Ingredients
The following ingredients have 4 Servings
- 2 lbs. sliced flank steak ((2-3 pounds will work well))
- 10 cloves minced garlic (or 2 1/2 teaspoons garlic powder)
- 3 Tbsp. minced fresh ginger root
- 3/4 cup reduced sodium soy sauce
- 1/4 cup brown sugar
- 1/4 cup oyster sauce
- 1 Tbsp. Asian garlic chili paste
- 1 onion (halved and sliced)
- 1 cup baby carrots
- 1 cup broccoli florets
- 1 cup broccoli slaw
- 2 cups snow peas
- 16 oz. package dried spaghetti
- 2 Tbsp. sesame oil
Instruction
- Prepare the slow cooker with nonstick cooking spray. Place the steak strips into the bottom of the slow cooker.
- In a medium bowl, whisk together the garlic, ginger root, soy sauce, brown sugar, oyster sauce, and chili paste.

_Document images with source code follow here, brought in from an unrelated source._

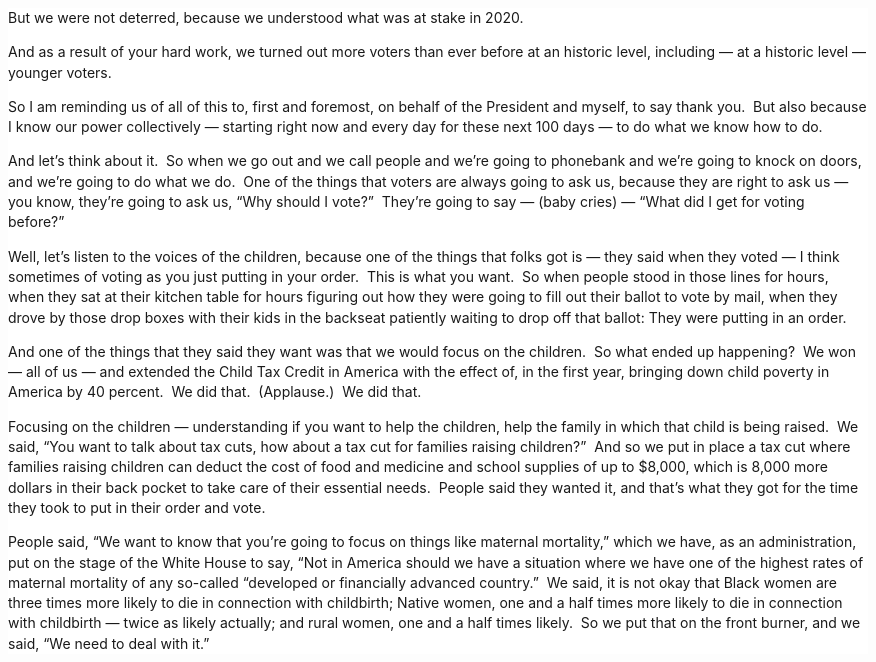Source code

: But we were not deterred, because we understood what was at stake in
2020.    
  
And as a result of your hard work, we turned out more voters than ever
before at an historic level, including — at a historic level — younger
voters.   
  
So I am reminding us of all of this to, first and foremost, on behalf of
the President and myself, to say thank you.  But also because I know our
power collectively — starting right now and every day for these next 100
days — to do what we know how to do.   
  
And let’s think about it.  So when we go out and we call people and
we’re going to phonebank and we’re going to knock on doors, and we’re
going to do what we do.  One of the things that voters are always going
to ask us, because they are right to ask us — you know, they’re going to
ask us, “Why should I vote?”  They’re going to say — (baby cries) —
“What did I get for voting before?”   
  
Well, let’s listen to the voices of the children, because one of the
things that folks got is — they said when they voted — I think sometimes
of voting as you just putting in your order.  This is what you want.  So
when people stood in those lines for hours, when they sat at their
kitchen table for hours figuring out how they were going to fill out
their ballot to vote by mail, when they drove by those drop boxes with
their kids in the backseat patiently waiting to drop off that ballot:
They were putting in an order.   
  
And one of the things that they said they want was that we would focus
on the children.  So what ended up happening?  We won — all of us — and
extended the Child Tax Credit in America with the effect of, in the
first year, bringing down child poverty in America by 40 percent.  We
did that.  (Applause.)  We did that.   
  
Focusing on the children — understanding if you want to help the
children, help the family in which that child is being raised.  We said,
“You want to talk about tax cuts, how about a tax cut for families
raising children?”  And so we put in place a tax cut where families
raising children can deduct the cost of food and medicine and school
supplies of up to $8,000, which is 8,000 more dollars in their back
pocket to take care of their essential needs.  People said they wanted
it, and that’s what they got for the time they took to put in their
order and vote.  
  
People said, “We want to know that you’re going to focus on things like
maternal mortality,” which we have, as an administration, put on the
stage of the White House to say, “Not in America should we have a
situation where we have one of the highest rates of maternal mortality
of any so-called “developed or financially advanced country.”  We said,
it is not okay that Black women are three times more likely to die in
connection with childbirth; Native women, one and a half times more
likely to die in connection with childbirth — twice as likely actually;
and rural women, one and a half times likely.  So we put that on the
front burner, and we said, “We need to deal with it.”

- Add the carrots and onion to the slow cooker and toss with the meat.
- Pour the sauce over the meat and vegetables. Toss to coat.
- Cover and cook on low for 4 hours.
- Add the remaining vegetables to the slow cooker and stir to combine. Re-cover and cook for an additional 30 minutes or until the vegetables reach desired tenderness.
- Meanwhile, cook the spaghetti according to the package directions. Drain and immediately drizzle with sesame oil.
- Just before serving, add the cooked spaghetti to the slow cooker and toss with the meat, vegetables, and sauce.
- Serve garnished with sliced green onions, if desired.